Holding yourself accountable
“You need to understand that you cannot outrun on the fork. So 80% of weight loss—and weight loss isn’t everyone’s goal—but 80% is what you eat. And 20% is exercise, and they’re both important. But if you’re going to start on something, start on what you eat and hold yourself accountable. As Americans, we don’t measure what we eat. So we really have a skewed sense of portion control. As you know, I lived a long time in Europe, and in Europe the portions are significantly smaller than in the U.S. So [how much is in] a bowl of cereal or a bowl of rice or how much bread do we consume? How much milk do we put in a cafe latte, for example, are things we just don’t think about. The reason I recommend products like Noom and My Fitness Pal—but there’s many others and I’m not an investor in anything I mentioned. And if I do, I will disclose it—but the nice thing about those products is their food-logging tools.

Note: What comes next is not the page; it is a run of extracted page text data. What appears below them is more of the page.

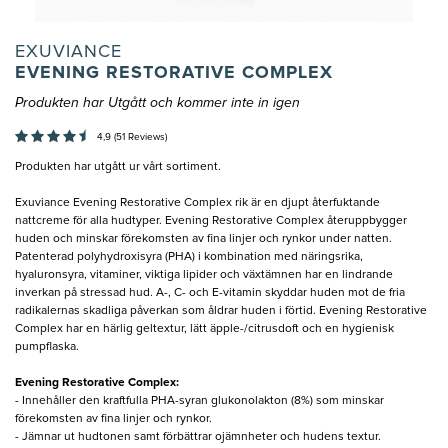
EXUVIANCE
EVENING RESTORATIVE COMPLEX
Produkten har Utgått och kommer inte in igen
4,9 (51 Reviews)
Produkten har utgått ur vårt sortiment.
Exuviance Evening Restorative Complex rik är en djupt återfuktande
nattcreme för alla hudtyper. Evening Restorative Complex återuppbygger
huden och minskar förekomsten av fina linjer och rynkor under natten.
Patenterad polyhydroxisyra (PHA) i kombination med näringsrika,
hyaluronsyra, vitaminer, viktiga lipider och växtämnen har en lindrande
inverkan på stressad hud. A-, C- och E-vitamin skyddar huden mot de fria
radikalernas skadliga påverkan som åldrar huden i förtid. Evening Restorative
Complex har en härlig geltextur, lätt äpple-/citrusdoft och en hygienisk
pumpflaska.
Evening Restorative Complex:
- Innehåller den kraftfulla PHA-syran glukonolakton (8%) som minskar
förekomsten av fina linjer och rynkor.
- Jämnar ut hudtonen samt förbättrar ojämnheter och hudens textur.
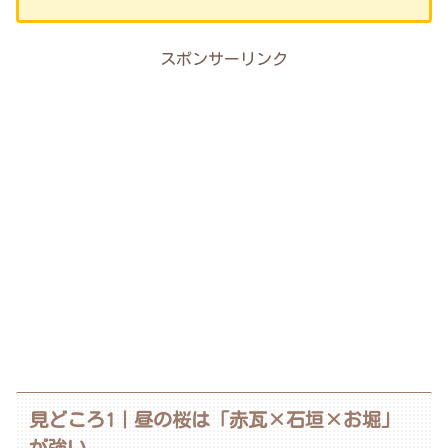
スポンサーリンク
見どころ1｜昼の桜は「赤瓦×石垣×お堀」
が強い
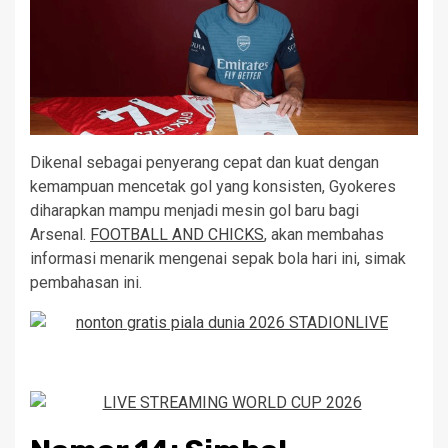
Dikenal sebagai penyerang cepat dan kuat dengan
kemampuan mencetak gol yang konsisten, Gyokeres
diharapkan mampu menjadi mesin gol baru bagi
Arsenal.
FOOTBALL AND CHICKS
, akan membahas
informasi menarik mengenai sepak bola hari ini, simak
pembahasan ini.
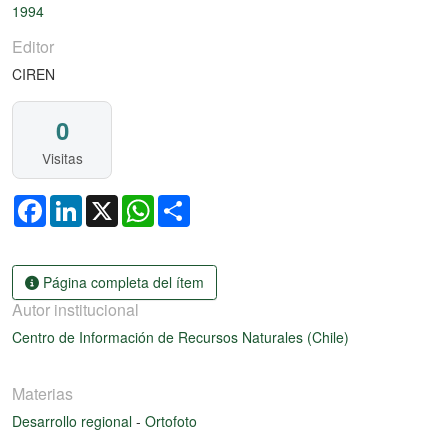
Cargando...
1994
Editor
CIREN
0
Visitas
Facebook
LinkedIn
X
WhatsApp
Share
Página completa del ítem
Autor institucional
Centro de Información de Recursos Naturales (Chile)
Materias
Desarrollo regional
-
Ortofoto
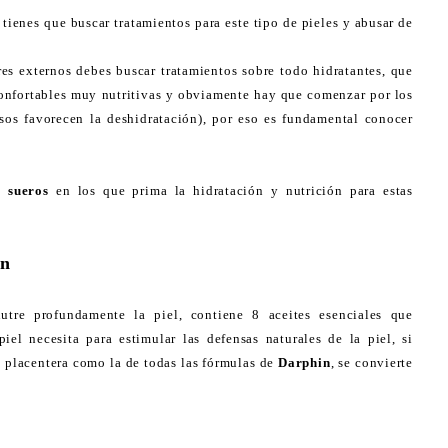
 tienes que buscar tratamientos para este tipo de pieles y abusar de
res externos debes buscar tratamientos sobre todo hidratantes, que
 confortables muy nutritivas y obviamente hay que comenzar por los
os favorecen la deshidratación), por eso es fundamental conocer
 sueros
en los que prima la hidratación y nutrición para estas
in
tre profundamente la piel, contiene 8 aceites esenciales que
iel necesita para estimular las defensas naturales de la piel, si
 placentera como la de todas las fórmulas de
Darphin
, se convierte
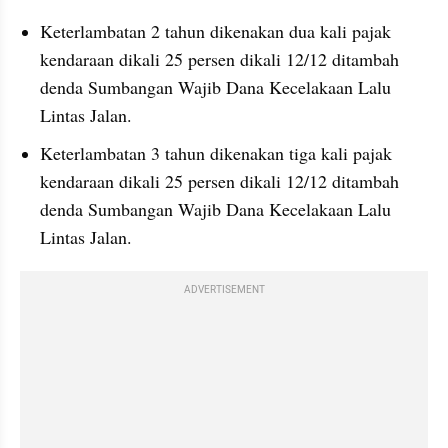
Keterlambatan 2 tahun dikenakan dua kali pajak 
kendaraan dikali 25 persen dikali 12/12 ditambah 
denda Sumbangan Wajib Dana Kecelakaan Lalu 
Lintas Jalan.
Keterlambatan 3 tahun dikenakan tiga kali pajak 
kendaraan dikali 25 persen dikali 12/12 ditambah 
denda Sumbangan Wajib Dana Kecelakaan Lalu 
Lintas Jalan.
ADVERTISEMENT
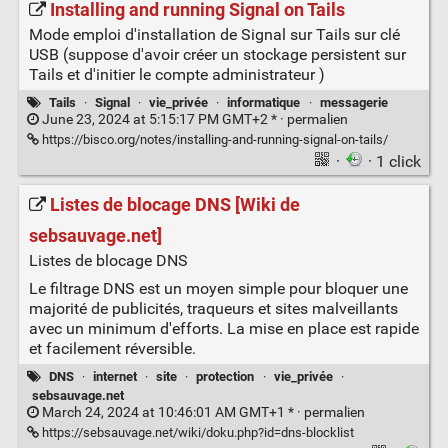
Installing and running Signal on Tails
Mode emploi d'installation de Signal sur Tails sur clé
USB (suppose d'avoir créer un stockage persistent sur
Tails et d'initier le compte administrateur )
Tails
·
Signal
·
vie_privée
·
informatique
·
messagerie
June 23, 2024 at 5:15:17 PM GMT+2 * ·
permalien
https://bisco.org/notes/installing-and-running-signal-on-tails/
·
· 1 click
Listes de blocage DNS [Wiki de
sebsauvage.net]
Listes de blocage DNS
Le filtrage DNS est un moyen simple pour bloquer une
majorité de publicités, traqueurs et sites malveillants
avec un minimum d'efforts. La mise en place est rapide
et facilement réversible.
DNS
·
internet
·
site
·
protection
·
vie_privée
·
sebsauvage.net
March 24, 2024 at 10:46:01 AM GMT+1 * ·
permalien
https://sebsauvage.net/wiki/doku.php?id=dns-blocklist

They hold you accountable to measure what you eat and to say, what is the portion? And they tell you how many calories. And it builds up throughout the day. And what I found was a portion of rice was a third of the size of how much rice I eat. A portion of cereal was about a third of the portion of cereal that I ate. And I just didn’t realize how many calories I was taking in every day. Once I learned what portions were and I started eating smaller portions, I found I could eat anything, really. Truly. I eat pizza. I eat cereal. I, as you mentioned, I eat bagels, but I eat them in healthy proportions. I know how much I’m eating, and I know when I’m overrunning. So at the end of the day, I hold myself accountable.”